## TASK INSTRUCTIONS
Only the number is requested. Tally the lines of the data that hold the string "CROSS".

## GIVEN INFORMATION
☆ ☆ ☆ ☆
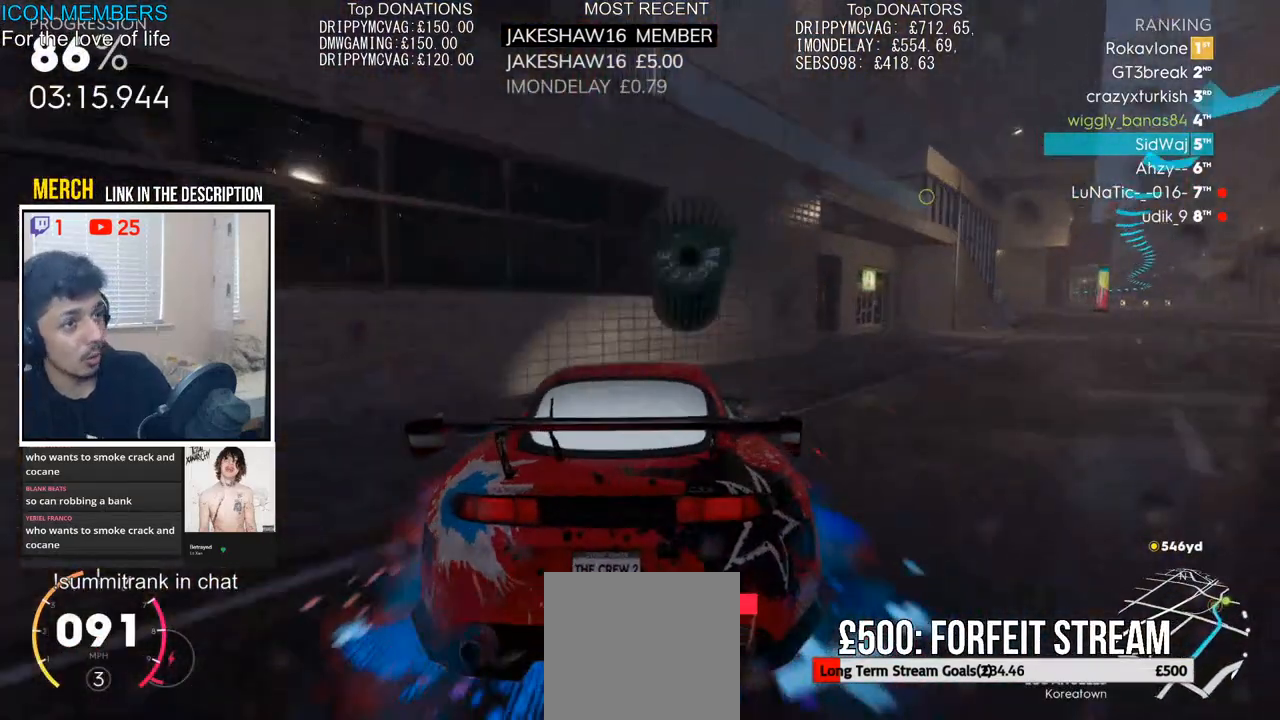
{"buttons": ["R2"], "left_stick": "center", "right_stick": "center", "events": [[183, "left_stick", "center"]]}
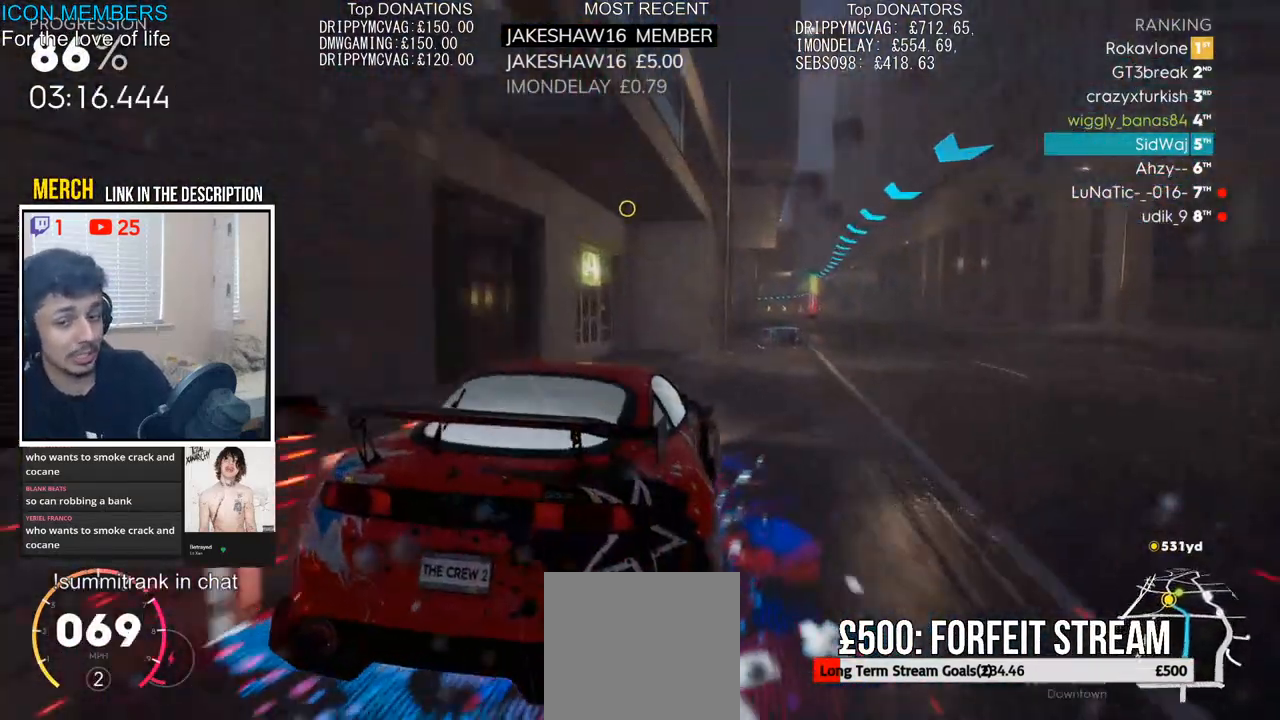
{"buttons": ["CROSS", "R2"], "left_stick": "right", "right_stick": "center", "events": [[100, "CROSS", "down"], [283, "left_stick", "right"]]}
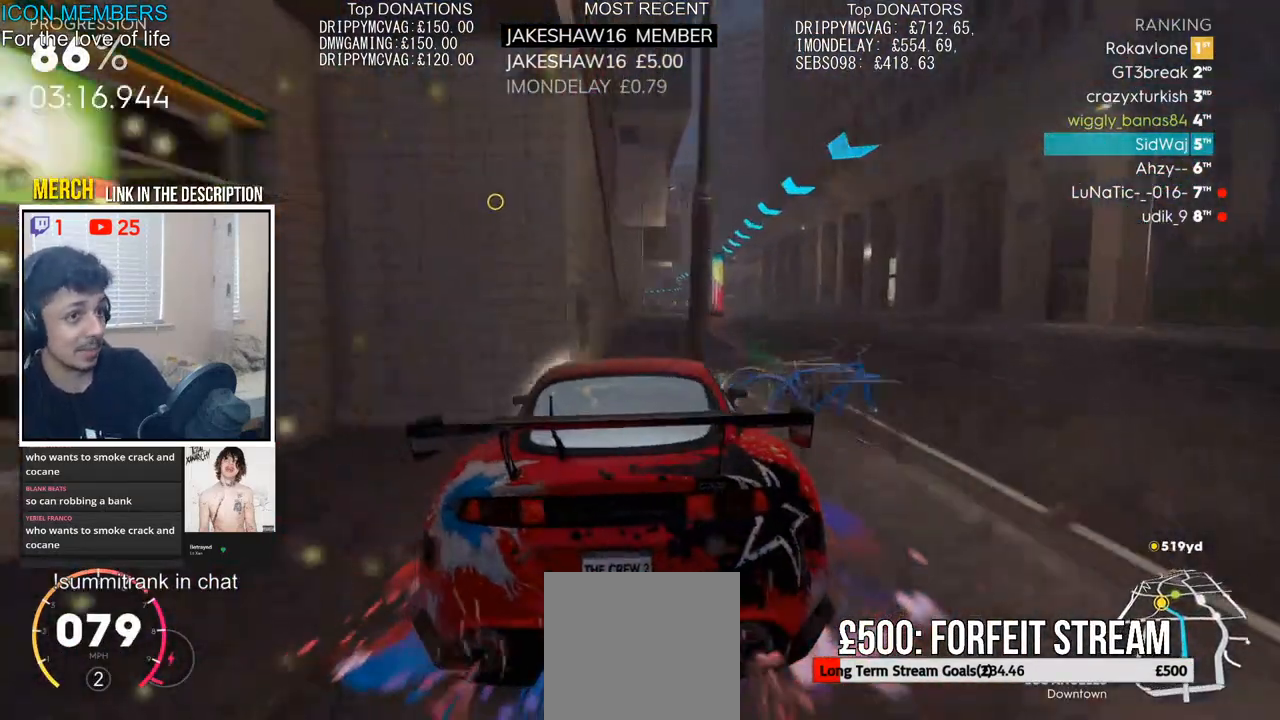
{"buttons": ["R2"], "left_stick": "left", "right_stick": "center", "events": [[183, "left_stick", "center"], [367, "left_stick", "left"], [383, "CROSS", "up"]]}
☆ ☆ ☆ ☆
## RESPONSE FOR THIS EXERCISE
2